North Korean leader Kim Jong-un on Saturday said his country's intercontinental ballistic missile (ICBM) program could now reach targets in mainland US.
The announcement came after a second ICBM test that weapons experts said Saturday could even bring New York into range — in a potent challenge to President Donald Trump.
China condemned the test but US Secretary of State Rex Tillerson said Beijing and Moscow bore "unique responsibility" for the growing threat posed by the reclusive North.
Under Kim's leadership, North Korea has accelerated its drive toward a credible nuclear strike capability, in defiance of international condemnation and multiple sets of UN sanctions.
Kim said the test "is meant to send a grave warning to the US" and demonstrated the North's ability to launch "at any place and time," the official Korean Central News Agency (KCNA) said.
Trump denounced the launch as "reckless and dangerous" and rejected Pyongyang's claims that such tests helped ensure its security.
"The United States will take all necessary steps to ensure the security of the American homeland and protect our allies in the region."
Weapons experts said the altitude and flight time of Friday's missile suggested it was significantly more powerful than the July 4 test, with a theoretical range of around 6,200 miles (10,000 km) meaning it might be able to reach east coast US cities like New York, depending on the payload size.
"North Korea seems to have made a logical step forward, as it tries to perfect the technologies to build and field an operationally viable ICBM that can threaten the mainland United States," said Michael Elleman, missile defense specialist at the London-based International Institute for Strategic Studies.
Kim Dong-yub, a defense analyst at the Institute for Far Eastern Studies at Kyungnam University, said the North may have succeeded in miniaturizing warheads down to 1,650 pounds (750 kilograms).
"If the missile carries a 750 kg payload, its range could be 10,000 kilometers.
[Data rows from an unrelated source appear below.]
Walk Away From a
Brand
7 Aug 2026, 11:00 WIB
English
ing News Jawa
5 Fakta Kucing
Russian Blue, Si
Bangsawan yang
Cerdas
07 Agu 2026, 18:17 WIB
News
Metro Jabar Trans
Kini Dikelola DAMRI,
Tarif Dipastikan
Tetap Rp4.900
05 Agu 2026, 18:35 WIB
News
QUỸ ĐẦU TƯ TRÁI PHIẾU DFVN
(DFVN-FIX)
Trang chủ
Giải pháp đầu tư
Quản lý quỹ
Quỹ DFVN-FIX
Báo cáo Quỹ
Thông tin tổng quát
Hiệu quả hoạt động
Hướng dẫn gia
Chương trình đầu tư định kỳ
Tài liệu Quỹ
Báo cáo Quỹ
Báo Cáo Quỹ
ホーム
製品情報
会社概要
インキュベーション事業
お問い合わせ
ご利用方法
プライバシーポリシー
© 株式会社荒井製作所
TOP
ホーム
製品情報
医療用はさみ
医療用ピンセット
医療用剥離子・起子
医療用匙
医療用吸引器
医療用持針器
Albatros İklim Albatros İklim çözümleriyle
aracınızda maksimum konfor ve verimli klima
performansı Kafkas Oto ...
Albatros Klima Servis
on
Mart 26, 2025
Taking into account the Earth's rotation, it means it could reach not only the western cities but New York and Washington as well," he told AFP.
Tillerson said Pyongyang's main ally Beijing, together with Moscow, bore responsibility for the growing threat from Pyongyang.
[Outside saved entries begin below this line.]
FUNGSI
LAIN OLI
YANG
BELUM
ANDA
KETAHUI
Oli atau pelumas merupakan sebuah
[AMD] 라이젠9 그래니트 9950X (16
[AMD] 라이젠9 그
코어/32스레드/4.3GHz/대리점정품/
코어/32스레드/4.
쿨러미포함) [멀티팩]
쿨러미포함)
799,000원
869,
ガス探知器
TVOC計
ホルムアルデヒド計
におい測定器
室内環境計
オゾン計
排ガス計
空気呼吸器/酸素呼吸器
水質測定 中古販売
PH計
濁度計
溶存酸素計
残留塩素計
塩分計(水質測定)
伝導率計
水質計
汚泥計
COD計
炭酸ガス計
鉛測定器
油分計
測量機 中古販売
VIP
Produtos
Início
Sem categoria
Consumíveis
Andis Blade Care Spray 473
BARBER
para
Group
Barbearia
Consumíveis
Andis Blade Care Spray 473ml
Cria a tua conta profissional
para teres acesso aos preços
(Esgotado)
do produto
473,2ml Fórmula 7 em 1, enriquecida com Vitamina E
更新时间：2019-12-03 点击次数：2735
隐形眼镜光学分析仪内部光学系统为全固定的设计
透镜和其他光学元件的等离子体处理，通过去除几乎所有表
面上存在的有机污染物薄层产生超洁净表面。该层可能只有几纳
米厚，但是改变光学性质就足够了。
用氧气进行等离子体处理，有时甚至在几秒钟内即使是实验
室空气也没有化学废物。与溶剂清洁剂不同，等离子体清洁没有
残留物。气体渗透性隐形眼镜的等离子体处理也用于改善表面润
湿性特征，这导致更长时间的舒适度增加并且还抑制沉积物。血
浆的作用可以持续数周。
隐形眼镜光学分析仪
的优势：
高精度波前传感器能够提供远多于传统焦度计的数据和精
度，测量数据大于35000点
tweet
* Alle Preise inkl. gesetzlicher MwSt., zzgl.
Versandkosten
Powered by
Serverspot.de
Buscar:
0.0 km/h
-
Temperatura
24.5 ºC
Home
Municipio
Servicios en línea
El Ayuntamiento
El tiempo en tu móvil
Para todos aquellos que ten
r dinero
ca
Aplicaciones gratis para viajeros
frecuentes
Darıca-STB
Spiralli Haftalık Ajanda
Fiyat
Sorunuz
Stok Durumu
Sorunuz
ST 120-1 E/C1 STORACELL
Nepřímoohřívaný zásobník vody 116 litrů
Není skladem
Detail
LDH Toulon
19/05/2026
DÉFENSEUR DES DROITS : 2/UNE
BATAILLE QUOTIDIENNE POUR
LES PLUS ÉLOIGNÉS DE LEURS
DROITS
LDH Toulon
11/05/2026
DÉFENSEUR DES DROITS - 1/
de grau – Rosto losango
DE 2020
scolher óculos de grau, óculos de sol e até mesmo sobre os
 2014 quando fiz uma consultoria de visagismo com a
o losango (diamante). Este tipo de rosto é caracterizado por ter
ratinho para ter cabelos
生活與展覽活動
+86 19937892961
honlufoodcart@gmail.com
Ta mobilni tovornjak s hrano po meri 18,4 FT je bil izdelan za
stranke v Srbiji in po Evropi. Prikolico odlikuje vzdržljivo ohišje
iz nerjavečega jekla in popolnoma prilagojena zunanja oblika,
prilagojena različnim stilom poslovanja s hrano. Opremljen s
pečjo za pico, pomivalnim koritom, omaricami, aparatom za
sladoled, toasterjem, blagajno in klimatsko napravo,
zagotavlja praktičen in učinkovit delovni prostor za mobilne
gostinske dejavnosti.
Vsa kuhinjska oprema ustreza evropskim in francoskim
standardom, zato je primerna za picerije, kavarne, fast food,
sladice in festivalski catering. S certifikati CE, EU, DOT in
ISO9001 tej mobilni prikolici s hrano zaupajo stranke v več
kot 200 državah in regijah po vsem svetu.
"As the principal economic enablers of North Korea's nuclear weapon and ballistic missile development program, China and Russia bear unique and special responsibility for this growing threat to regional and global stability," he said.
Japanese Foreign Minister Fumio Kishida said he held telephone talks with Tillerson and agreed on the need to put "the heaviest possible pressure" on North Korea.
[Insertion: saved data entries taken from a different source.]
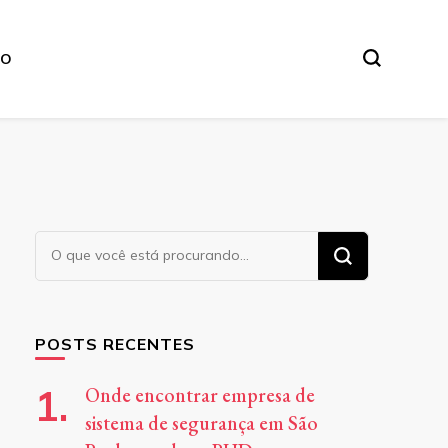
TO
Procurando
algo?
POSTS RECENTES
Onde encontrar empresa de
sistema de segurança em São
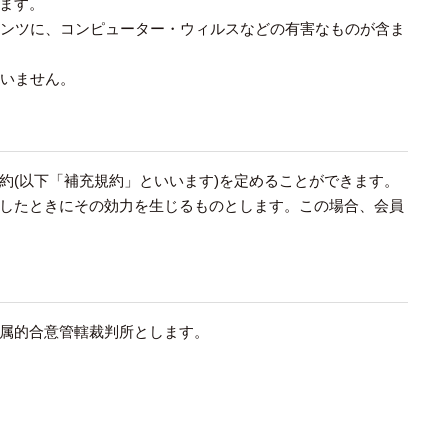
ます。
テンツに、コンピューター・ウィルスなどの有害なものが含ま
負いません。
約(以下「補充規約」といいます)を定めることができます。
したときにその効力を生じるものとします。この場合、会員
属的合意管轄裁判所とします。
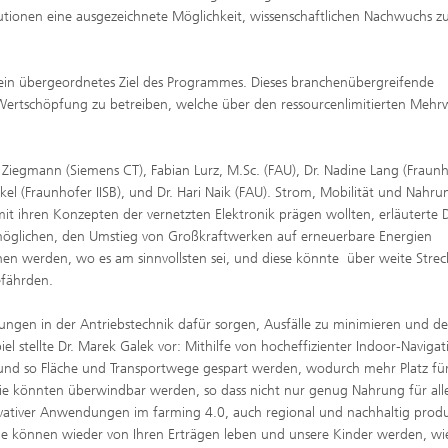
itutionen eine ausgezeichnete Möglichkeit, wissenschaftlichen Nachwuchs z
s ein übergeordnetes Ziel des Programmes. Dieses branchenübergreifende
Wertschöpfung zu betreiben, welche über den ressourcenlimitierten Mehr
 Ziegmann (Siemens CT), Fabian Lurz, M.Sc. (FAU), Dr. Nadine Lang (Fraun
ckel (Fraunhofer IISB), und Dr. Hari Naik (FAU). Strom, Mobilität und Nahru
it ihren Konzepten der vernetzten Elektronik prägen wollten, erläuterte D
ermöglichen, den Umstieg von Großkraftwerken auf erneuerbare Energien
en werden, wo es am sinnvollsten sei, und diese könnte über weite Stre
efährden.
zungen in der Antriebstechnik dafür sorgen, Ausfälle zu minimieren und d
iel stellte Dr. Marek Galek vor: Mithilfe von hocheffizienter Indoor-Navigat
und so Fläche und Transportwege gespart werden, wodurch mehr Platz fü
ie könnten überwindbar werden, so dass nicht nur genug Nahrung für all
ovativer Anwendungen im farming 4.0, auch regional und nachhaltig produ
ie können wieder von Ihren Erträgen leben und unsere Kinder werden, wi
"We confirmed that we will closely cooperate in adopting a fresh UNSC (UN Security Council) resolution, including severe measures, and working on China and Russia," Kishida told reporters.
In a standard response to the test, Beijing urged restraint by all sides, after the US and South Korea conducted a live-fire exercise using surface-to-surface missiles.
The heads of the US and South Korean militaries also discussed "military response options" after North Korea's launch, the Pentagon said.
South Korea said the test had prompted it to speed up deployment of a US missile defense system, despite consistent protests from China that the program would destabilize the region.
"The THAAD (missile defense) system deployment cannot solve South Korea's security concerns, nor can it solve the problems facing the Korean peninsula," China's ministry of foreign affairs said in a statement Saturday.
North Korea's unrelenting pursuit of its missile and nuclear programs poses a thorny policy challenge for Trump, who is at loggerheads with Beijing over how to handle Kim's regime.
Trump has repeatedly urged China to rein in its recalcitrant neighbor, but Beijing insists dialogue is the only practical way forward.
Joel Wit, a senior fellow at the US-Korea Institute at Johns Hopkins University and an expert on the North's nuclear weapons program, said Friday's launch confirmed time was running out for Washington to find a way out of a pressing security crisis.
"Another North Korean test of what appears to be a missile that can reach the United States further emphasizes the need for the Trump administration to focus like a laser on this increasingly dangerous situation," Wit said on the institute's 38 North website.
The North's July 4 test triggered global alarm, with experts saying the missile had a theoretical range to reach Alaska.
There remain doubts whether the North can miniaturize a nuclear weapon to fit a missile nose cone, or if it has mastered the technology needed for the projectile to survive re-entry into the Earth's atmosphere.
But since Kim came to power there has been a series of technical advances, including three nuclear tests and a string of missile launches.
In all, six sets of UN sanctions have been imposed on North Korea since it first tested an atomic device in 2006, but two resolutions adopted last year significantly toughened the sanctions regime.